For how did life get started in the first place? Evolution does not explain the origin of life. That still is unsolved. Theistic evolutionists say God started the process. Cell biologist Lewis Wolpert, known famously for his book, Six Impossible Things Before Breakfast: the Evolutionary Origins of Belief, exclaimed in a debate with Christian philosopher Keith Ward: "How the cell came about is just ... mind-blowing! It's truly miraculous. I think we understand quite a lot about evolution ... but the origins of life itself, the origin of the cell itself, that's not solved at all." Well-known atheist, physicist Paul Davies, says, "One of the great outstanding mysteries is the origin of life."
In February 2007, Wired magazine carried an article, 'What We Don't Know About', which included a section, 'Where did life come from?' In that article, Gregg Easterbrook says, "What creates life out of inanimate compounds that make up living things? No one knows. How were the first organisms assembled? Nature hasn't given us the slightest hint. If anything, the mystery has deepened over time. After all, if life began unaided under primordial conditions in a natural system containing zero knowledge, then it should be possible — it should be easy — to create life in laboratory today. But determined efforts have failed ... no one has come close. Did God, or some higher being, create life?" Of course, atheistic faith cannot consider that "ridiculous", "unscientific" possibility. It must be dismissed on the grounds of philosophical naturalism.

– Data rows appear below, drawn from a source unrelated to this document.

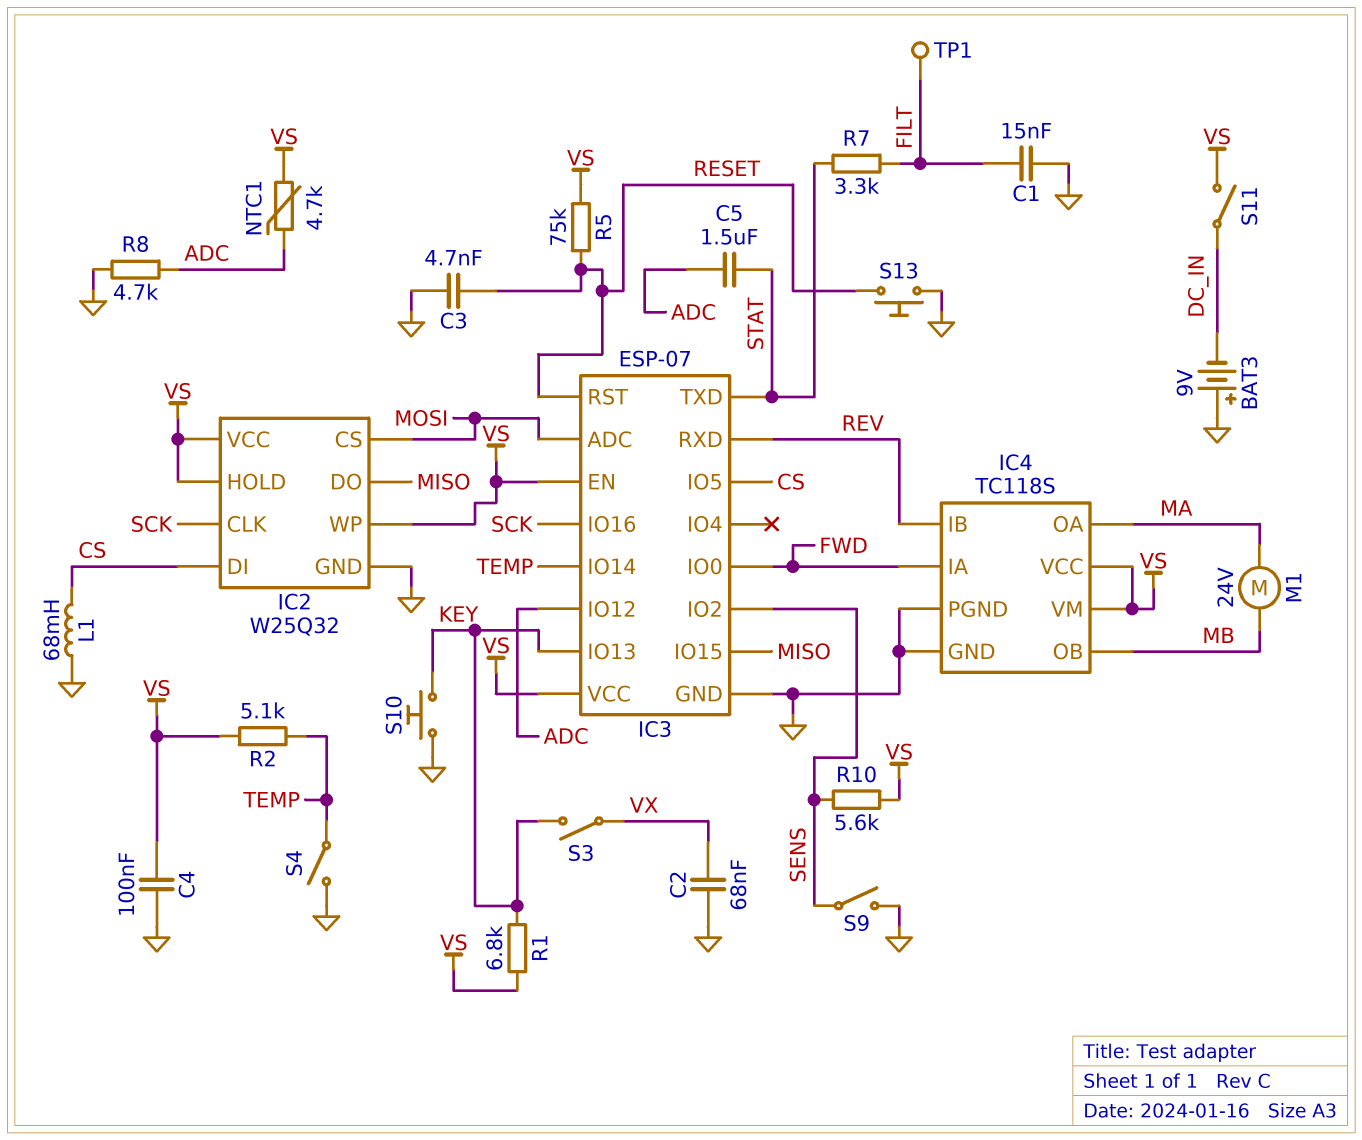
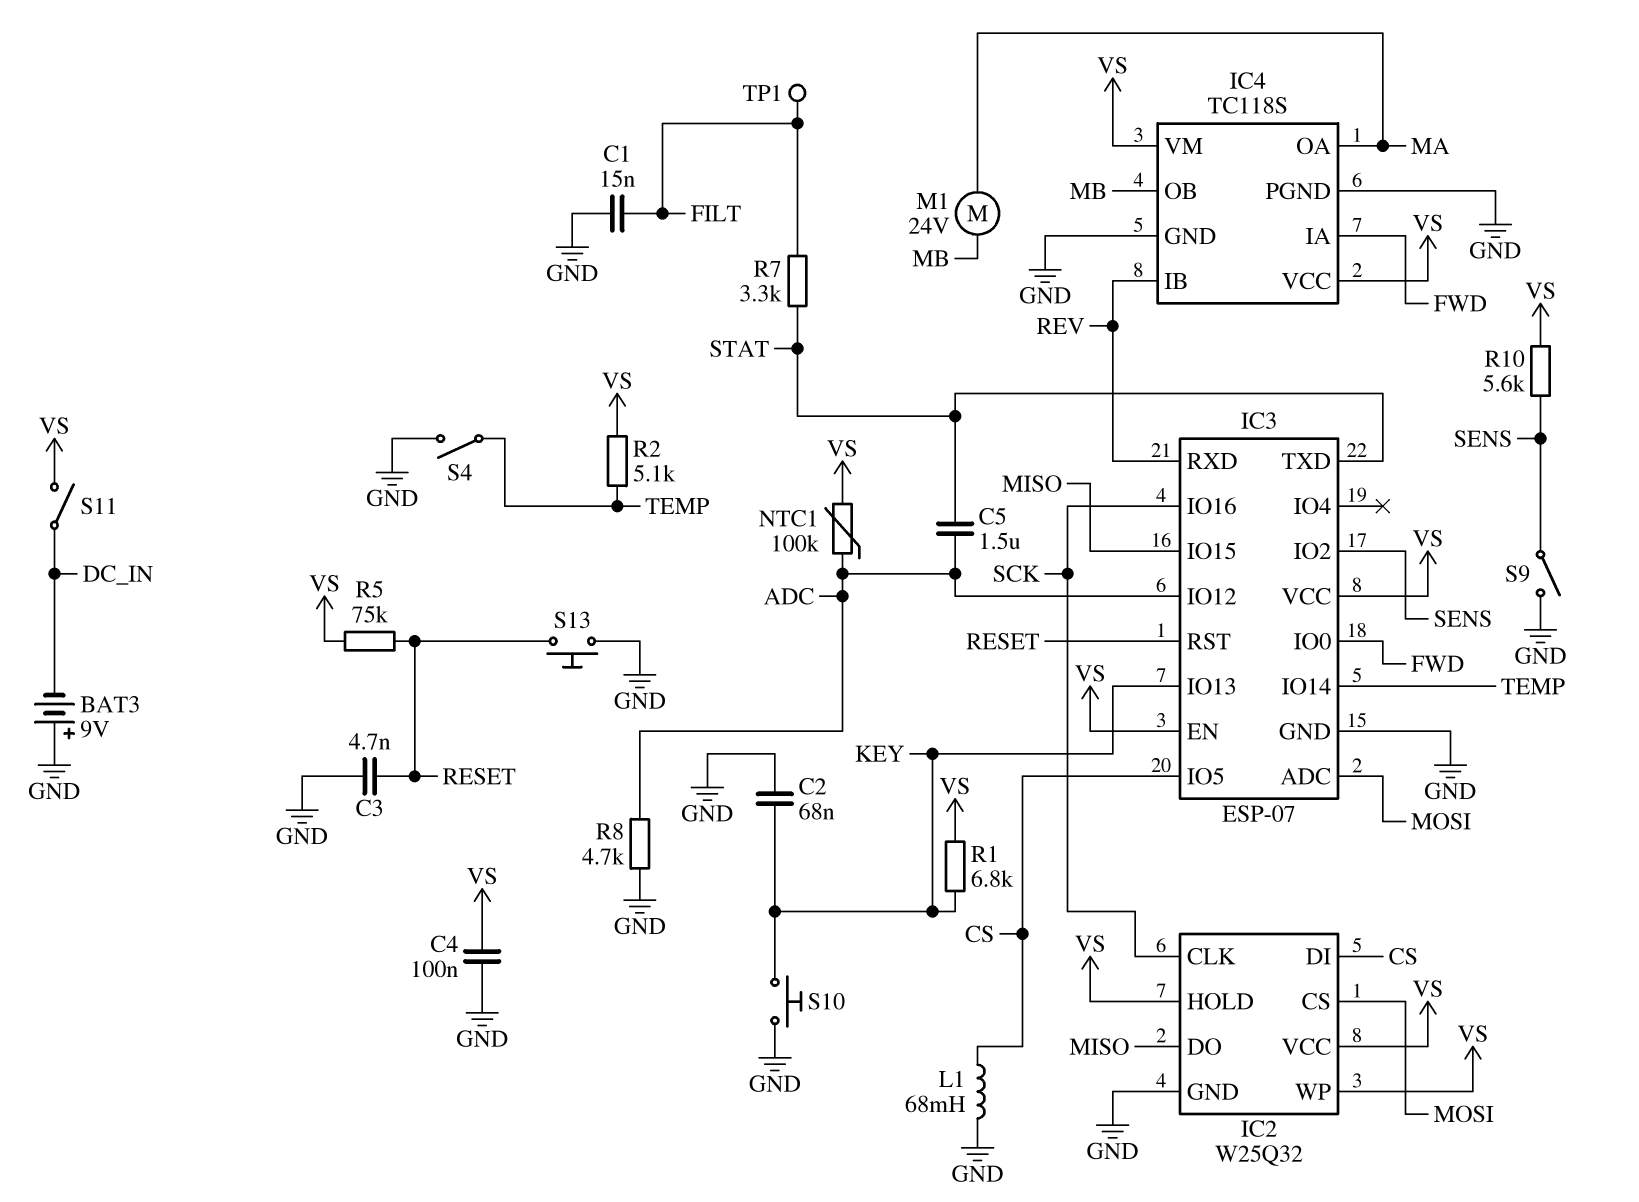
C2: 68nF (GND, VX) -> 68nF (GND, KEY)
NTC1: 4.7k (ADC, VS) -> 100k (ADC, VS)
S3: switch (KEY, VX) -> none

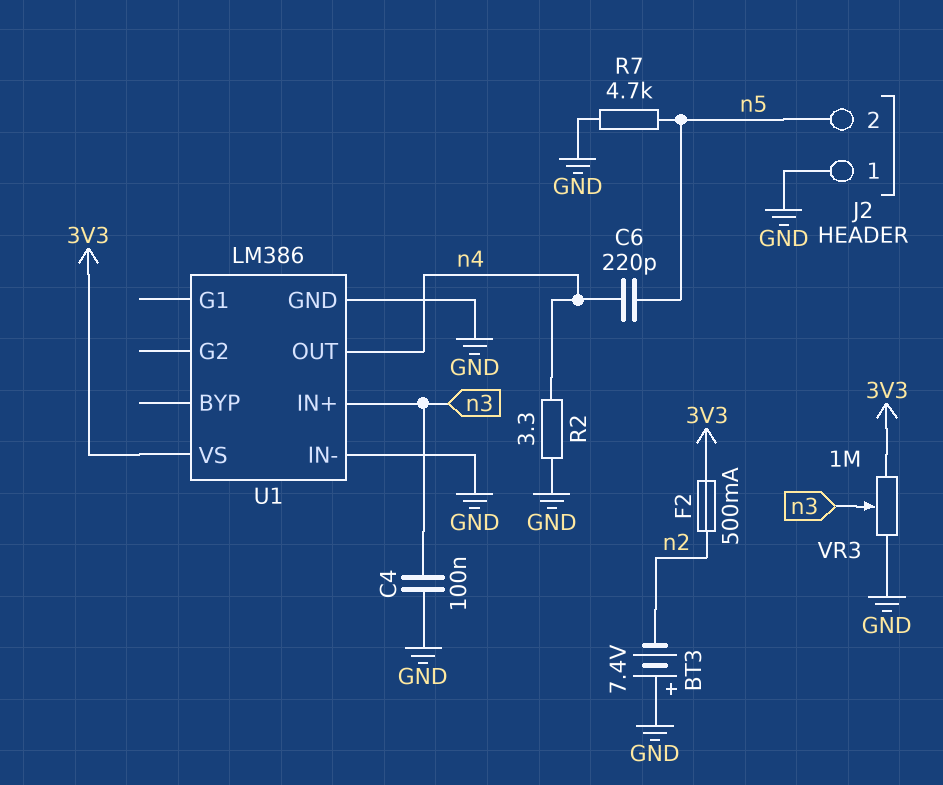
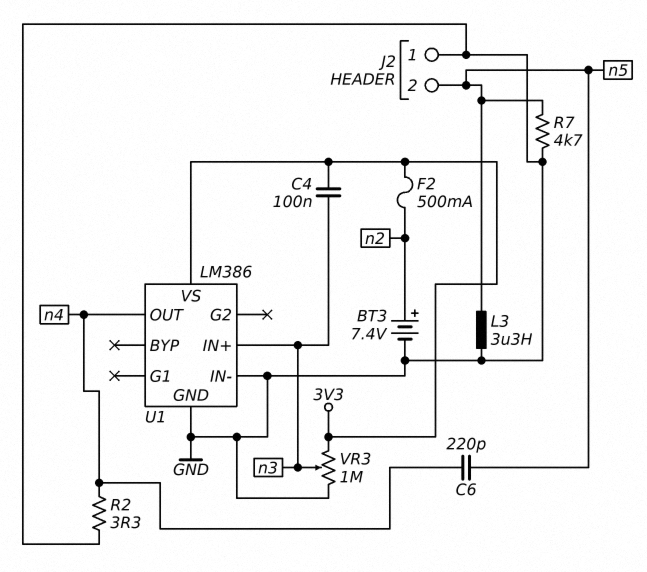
BT3: 7.4V (plus GND, minus n2) -> 7.4V (plus n2, minus GND)
C4: 100nF (GND, n3) -> 100nF (3V3, n3)
L3: none -> 3.3uH (GND, n5)

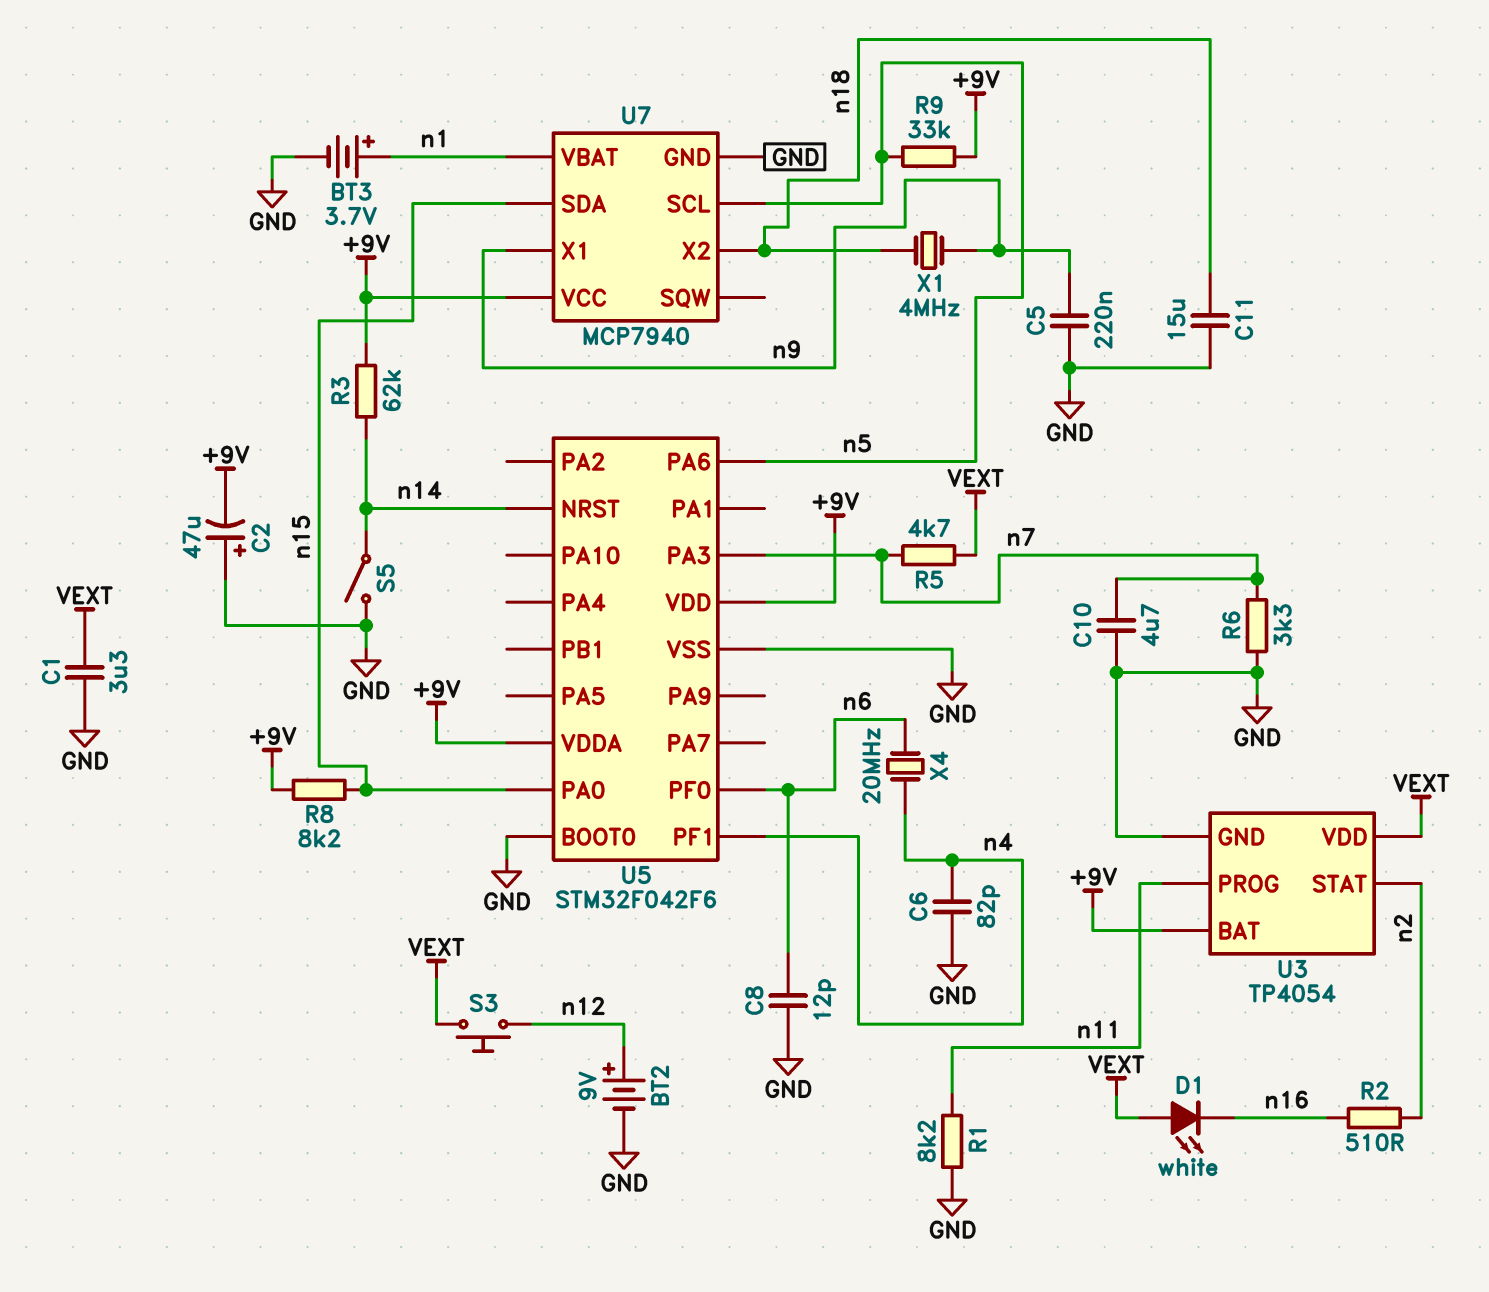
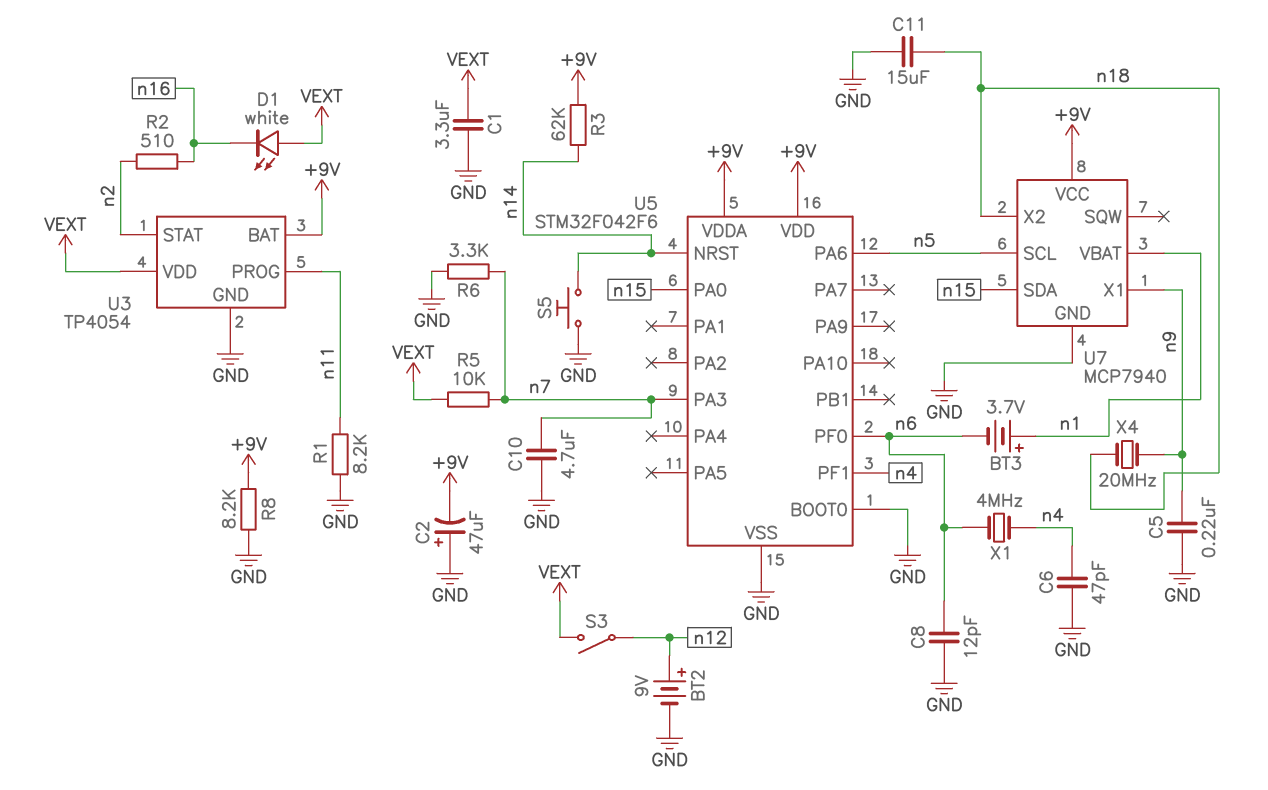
BT3: 3.7V (plus n1, minus GND) -> 3.7V (plus n1, minus n6)
C6: 82pF (GND, n4) -> 47pF (GND, n4)
R5: 4.7k (VEXT, n7) -> 10k (VEXT, n7)
R8: 8.2k (+9V, n15) -> 8.2k (+9V, GND)
R9: 33k (+9V, n5) -> none
S3: button (VEXT, n12) -> switch (VEXT, n12)
S5: switch (GND, n14) -> button (GND, n14)
X1: 4MHz (n9, n18) -> 4MHz (n4, n6)
X4: 20MHz (n4, n6) -> 20MHz (n9, n18)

So Easterbrook concludes: "Until such time as a wholly natural origin of life is found, these questions have power. We're improbable, we're here and we have no idea why. Or how." But we have faith that science is the only way we can know! Theism can be seen as Inference to the Best Explanation. It is not inherently irrational. Early life forms would have to be capable of reproducing. Also, they had to have the capacity to contain the mechanism to pass on genetic information to offspring. DNA is a sophisticated information storage system. That came by chance? No, theism is philosophically robust and not patently absurd, as hubristic atheists believe.